Reproduce every line of the listing below word for word, omitting the pictures.
(Data to use begins)
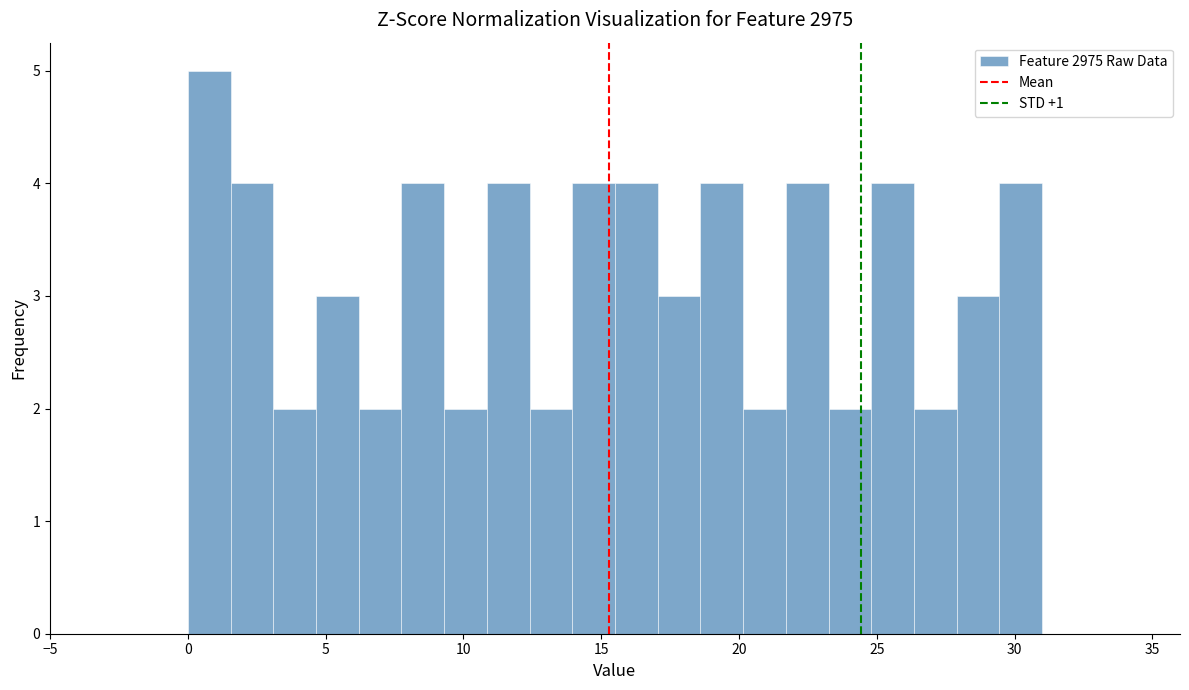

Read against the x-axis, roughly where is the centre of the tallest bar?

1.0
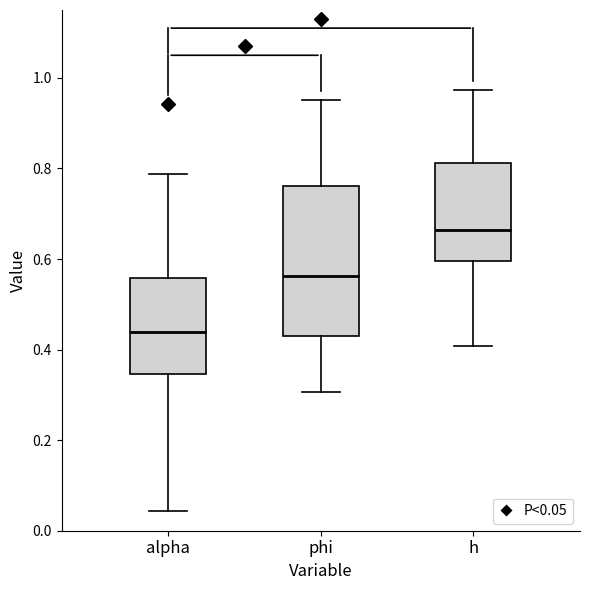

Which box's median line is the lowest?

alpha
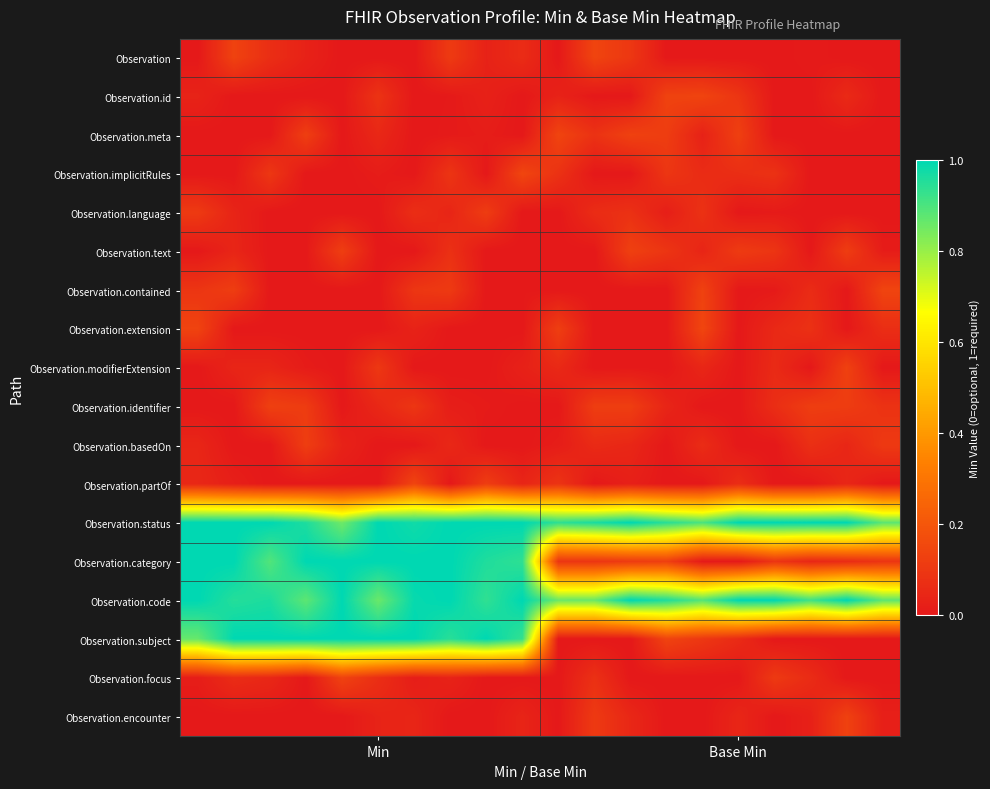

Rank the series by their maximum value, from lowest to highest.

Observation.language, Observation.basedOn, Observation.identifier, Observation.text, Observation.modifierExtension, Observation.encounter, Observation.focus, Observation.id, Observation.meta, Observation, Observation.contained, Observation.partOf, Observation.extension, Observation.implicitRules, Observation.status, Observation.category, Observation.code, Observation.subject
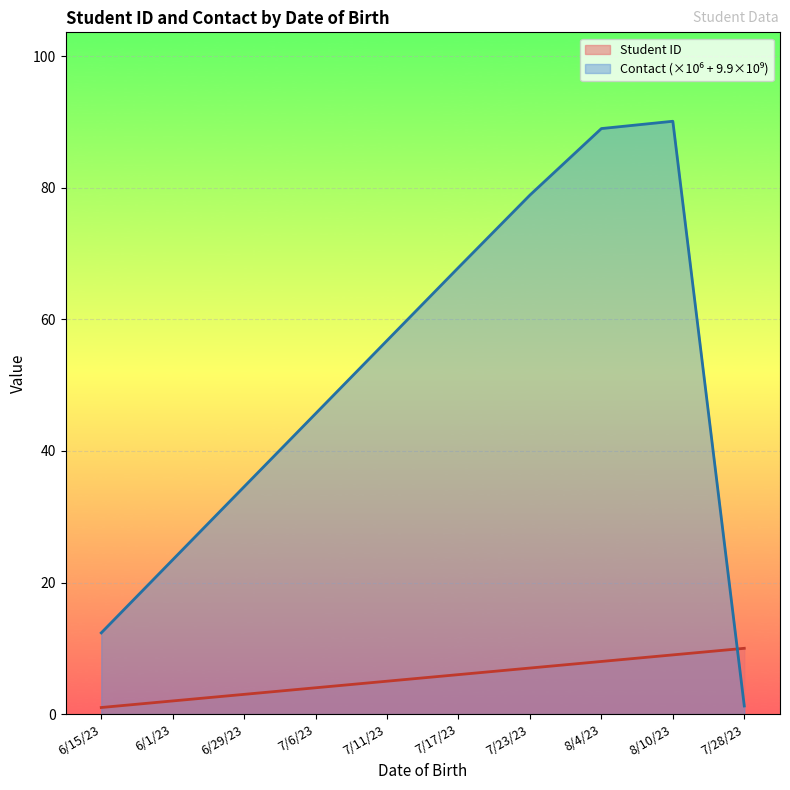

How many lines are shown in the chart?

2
(Data to use ends)
--- Result of the task ---
Read against the x-axis, roughly where is the centre of the tallest bar?

1.0

Which box's median line is the lowest?

alpha

Rank the series by their maximum value, from lowest to highest.

Observation.language, Observation.basedOn, Observation.identifier, Observation.text, Observation.modifierExtension, Observation.encounter, Observation.focus, Observation.id, Observation.meta, Observation, Observation.contained, Observation.partOf, Observation.extension, Observation.implicitRules, Observation.status, Observation.category, Observation.code, Observation.subject

How many lines are shown in the chart?

2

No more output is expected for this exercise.